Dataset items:
•••••

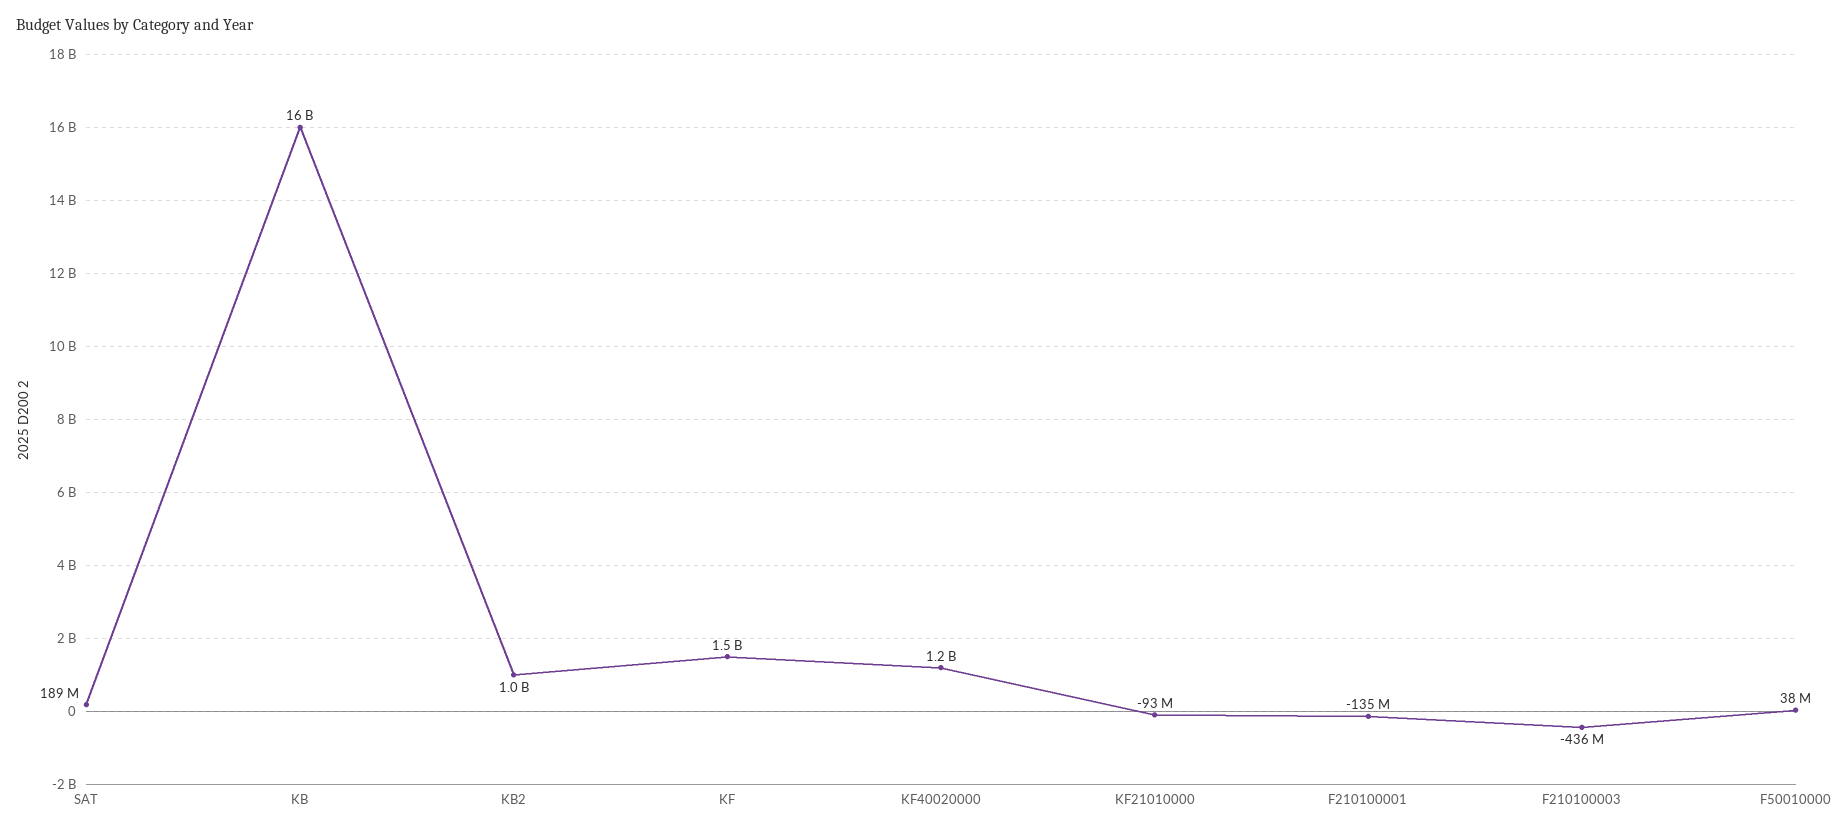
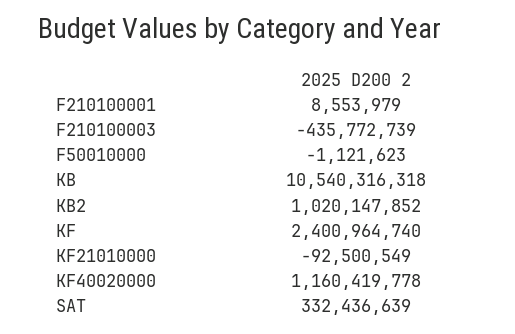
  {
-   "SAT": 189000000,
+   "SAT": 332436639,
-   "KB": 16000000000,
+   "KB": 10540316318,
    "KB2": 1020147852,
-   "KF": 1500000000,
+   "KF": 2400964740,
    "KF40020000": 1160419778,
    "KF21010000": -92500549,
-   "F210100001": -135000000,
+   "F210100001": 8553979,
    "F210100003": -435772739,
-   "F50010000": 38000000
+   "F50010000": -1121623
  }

•••••

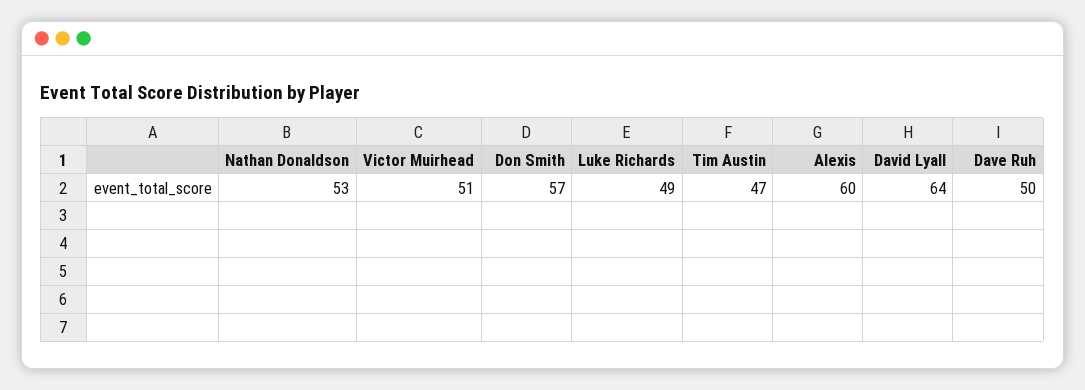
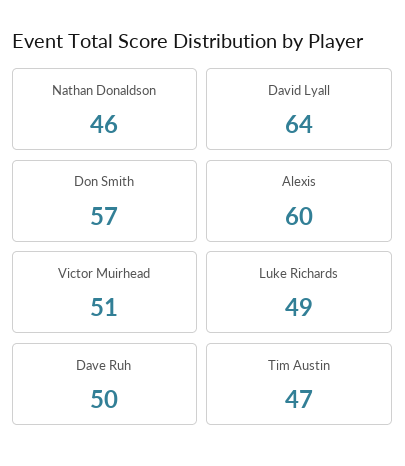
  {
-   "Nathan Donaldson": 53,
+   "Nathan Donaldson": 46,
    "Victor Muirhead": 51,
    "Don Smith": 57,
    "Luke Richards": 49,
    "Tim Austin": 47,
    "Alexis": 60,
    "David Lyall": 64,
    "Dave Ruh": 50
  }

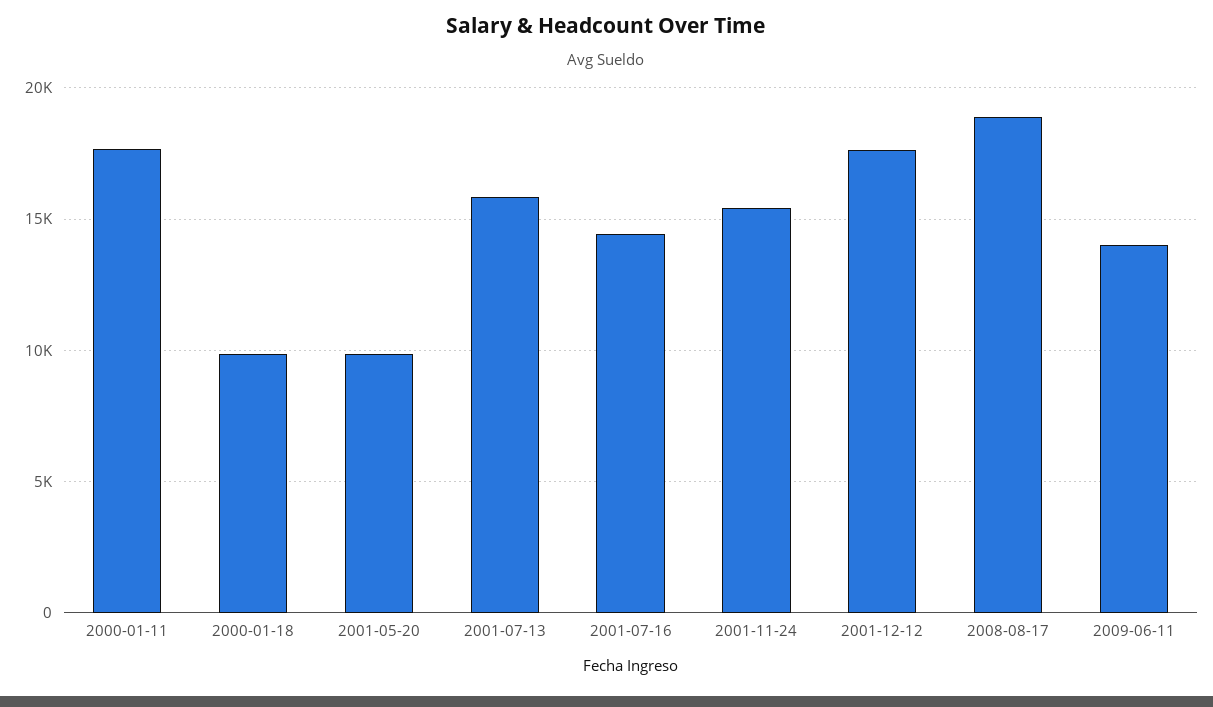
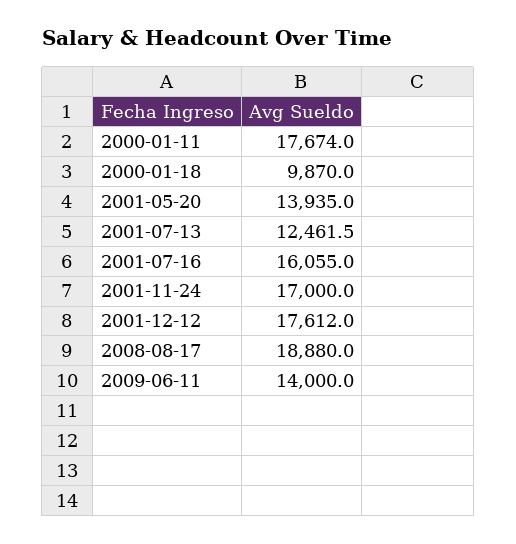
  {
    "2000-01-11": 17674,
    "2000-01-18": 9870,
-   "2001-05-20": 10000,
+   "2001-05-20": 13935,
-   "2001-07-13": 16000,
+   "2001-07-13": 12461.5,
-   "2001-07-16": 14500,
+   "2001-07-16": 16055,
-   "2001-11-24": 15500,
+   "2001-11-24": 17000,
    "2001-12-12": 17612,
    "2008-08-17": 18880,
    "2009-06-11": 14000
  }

•••••

How to complete this task — Which lines of the records above contain the word "Nathan"? Copy each of them.

Response area —
-   "Nathan Donaldson": 53,
+   "Nathan Donaldson": 46,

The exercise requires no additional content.